Source text
== == ==
Connectivity of path network correlates with street patterns. Grid street patterns with equal-sized square or rectangular blocks provide ease of movement for pedestrians, whereas dead-end streets and cul-de-sacs create very limited connection and access points [44]. Although cul-de-sacs do not allow vehicles to pass through, they can be connected to pedestrian networks if publicly accessible easement or right-of-way exists. Aside from dead-end streets and cul-de-sacs, other potential barriers to pedestrian access include busy motorways, rivers, slopes or other topographic features [45].
The street pattern is associated with block size. When block size becomes smaller, the urban structure becomes finer and better connected with many intersections. Jacobs pointed out that “frequent streets and short blocks are valuable because of the fabric of intricate cross-use that they permit amongst the users of a city neighbourhood” [27]. Short blocks enhance connectivity by offering additional opportunities to turn corners and alternative path choices to walk.
The walkability of the built environment is enhanced if the pedestrian network is connected to public transportation modes. This facilitates people to take public transport, reduces car dependency and increases the pedestrian flow. Moreover, if destinations within walking distance are well connected, then people will be encouraged to walk rather than drive. Jacobs and Pafka used the phrase “pools of use” to refer to the zone accessible by walking at a particular urban location measured by distance or time [27,39].
In addition to street connectivity, the streetscape and its scale also play important roles in encouraging walkability in cities. Some studies used observational tools to assess the effect of streetscape characteristics on walkability [41,42]. The findings of these studies showed that street trees and leaf area index block the sight and mitigate the scale of buildings and wide streets, thereby further enhancing the built environment for pedestrians [46]. Other studies used GIS to measure the effect of the enclosure and human scale on walkability experience [43]. Franck and Stevens showed that the human-scaled neighbourhood plays an important role in promoting the number of interactions in urban spaces and therefore significantly affects the walkability index [47].

2.1.3. Mixed-Use Development and Walkability

The influence of dense and mixed-use development on social life and walkability has been well established in the literature [27,36,48]. Gehl showed that small-scale cities with dense and mixed-use urban morphology host a higher number of city events and encourage people to walk further to observe these social events and day-to-day activities [36]. The positive effect of mixed-use development, integration of commercial with residential zoning and physical qualities (urban furniture, sidewalks) on social life and walkability was confirmed [49]. Modernist urban planning encouraged a clear demarcation of zoning for different functions. From the Plan Voisin of Le Corbusier [38], a large part of central Paris was proposed to be demolished under urban renewal and replaced by a group of office skyscrapers surrounded by parkland. The use of vehicles as a means of transportation was promoted by wide motorways, and the city was divided into commercial, residential, cultural and industrial areas.
== == ==
Listed records

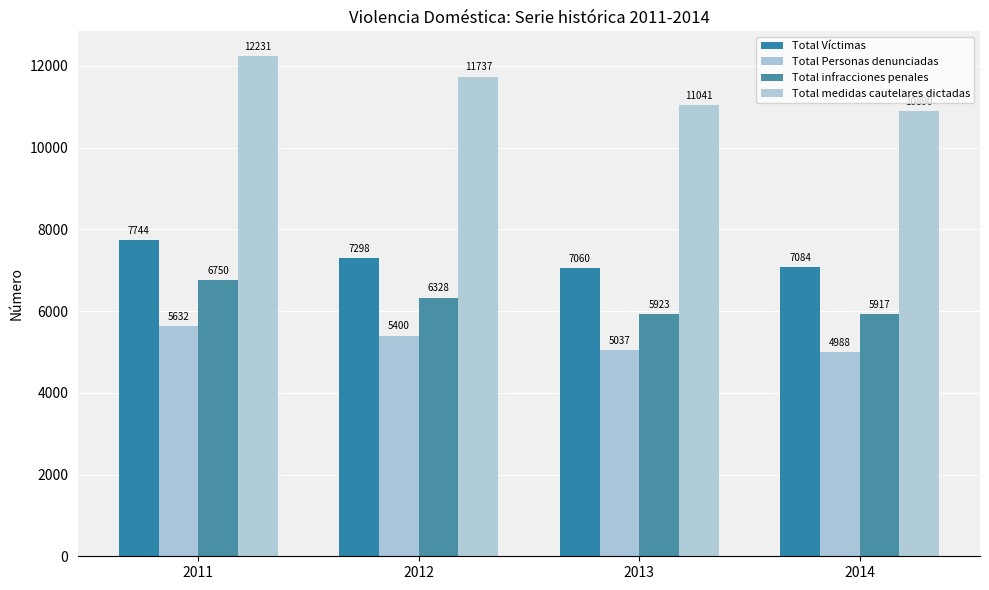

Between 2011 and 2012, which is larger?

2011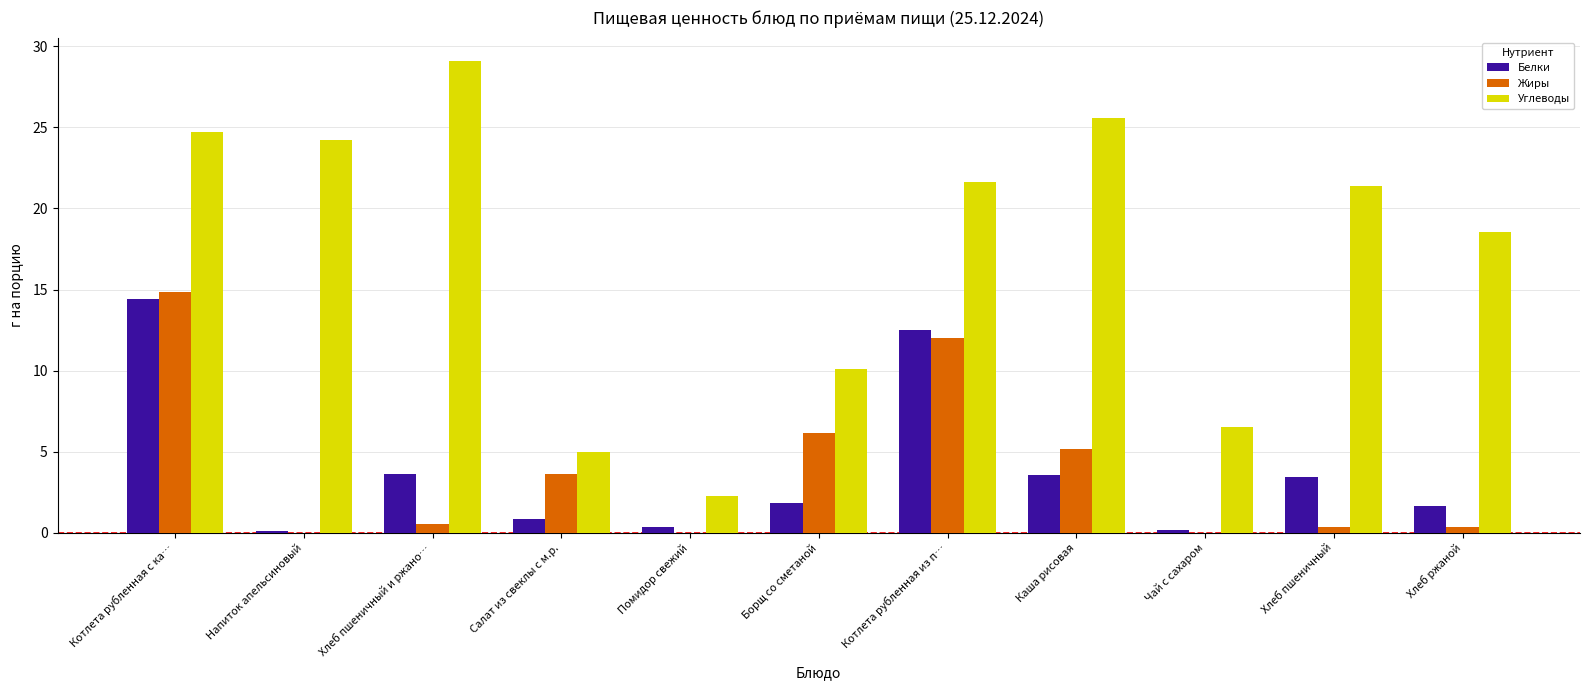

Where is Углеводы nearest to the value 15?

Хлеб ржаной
== == ==
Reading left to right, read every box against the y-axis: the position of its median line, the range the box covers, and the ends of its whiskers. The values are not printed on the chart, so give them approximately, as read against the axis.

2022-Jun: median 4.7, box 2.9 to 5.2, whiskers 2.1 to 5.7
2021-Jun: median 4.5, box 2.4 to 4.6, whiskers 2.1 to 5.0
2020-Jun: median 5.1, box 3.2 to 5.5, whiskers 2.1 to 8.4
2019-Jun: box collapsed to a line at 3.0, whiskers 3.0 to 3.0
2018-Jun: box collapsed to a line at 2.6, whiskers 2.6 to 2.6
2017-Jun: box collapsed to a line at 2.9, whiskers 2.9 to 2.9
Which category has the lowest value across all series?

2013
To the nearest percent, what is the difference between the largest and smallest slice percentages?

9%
== == ==
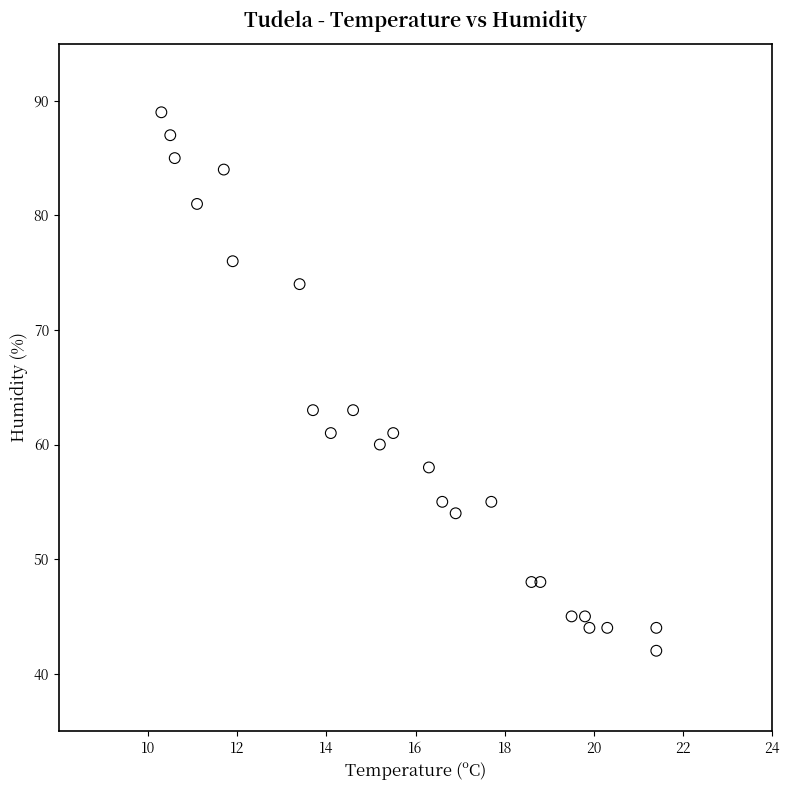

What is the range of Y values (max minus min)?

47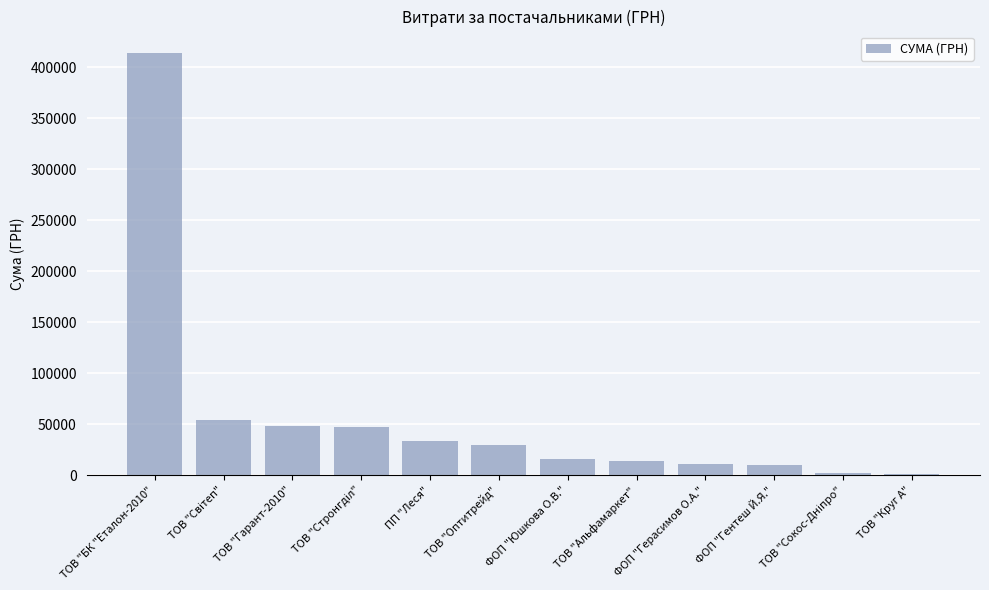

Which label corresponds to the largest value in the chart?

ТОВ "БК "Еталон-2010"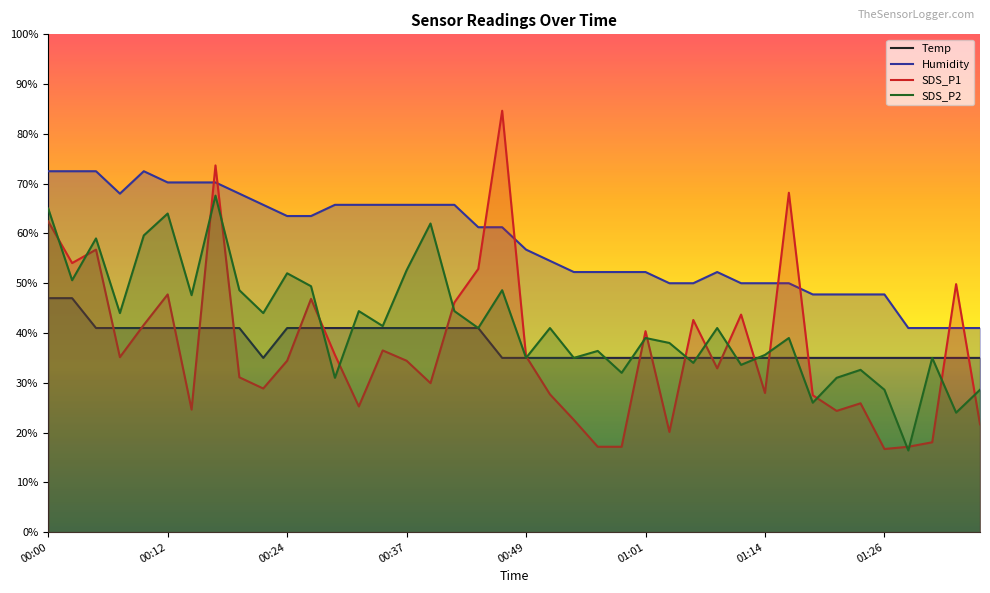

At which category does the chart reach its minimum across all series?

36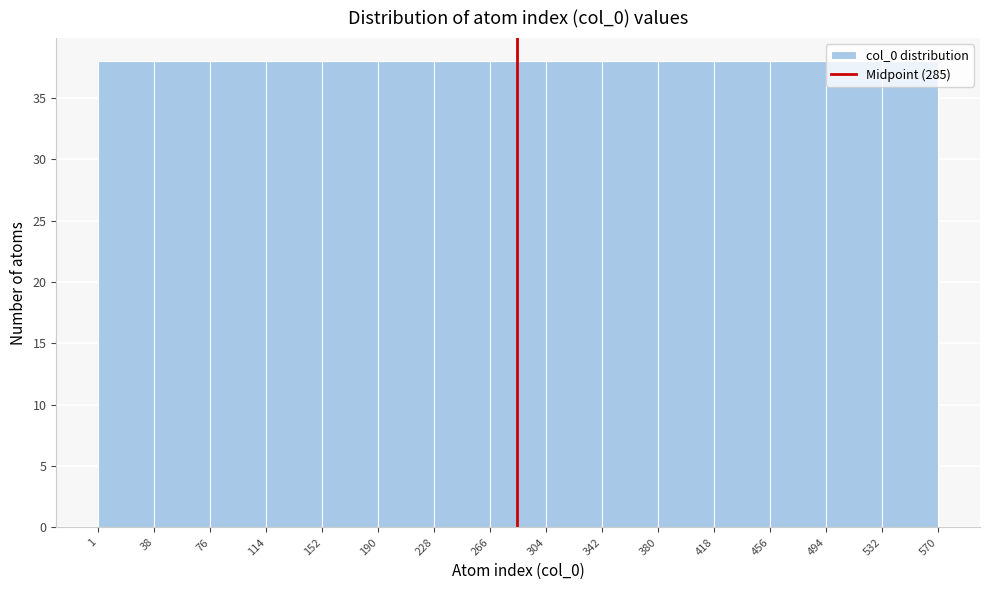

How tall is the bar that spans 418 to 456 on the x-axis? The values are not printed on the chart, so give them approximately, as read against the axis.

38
== == ==
Task instructions
Continue the walkability passage from its final sentence, keeping its academic style.

Task response
Jacobs strongly criticised the tabula rasa approach and clear segregation of mono-functional zones of modernist urban planning [27]. Jacobs stressed the importance of mixed uses through detailed observations of everyday urban life. Jacobs noted that “To understand cities, we have to deal outright with combinations or mixtures of uses, not separate uses, as the essential phenomena”. In addition, Jacobs distinguished two types of mixed-use diversity, namely, primary and secondary uses. The former bring people to specific places, such as offices, dwellings and factories. A popular restaurant and even a small family café can draw people as primary uses. Secondary uses refer to the enterprises that grow in response to the presence of primary uses, and the primary uses draw in response to a variety of users’ needs to serve the people. Regardless of how successful primary and secondary uses are, city diversity is only achieved when different uses are combined and mixed [50].
Apart from having mixed uses in close proximity with one another, the activities to be concentrated within a particular time of the day should be avoided. An appropriate functional mix can attract people to go outdoors on various schedules. When people walk on the streets and use public spaces at different times of the day, the city is much safer and more enjoyable [51]. The 24-h city concept has been developed in some areas to bring a wide range of groups back to city centres after office hours through mixed-use programmes [52].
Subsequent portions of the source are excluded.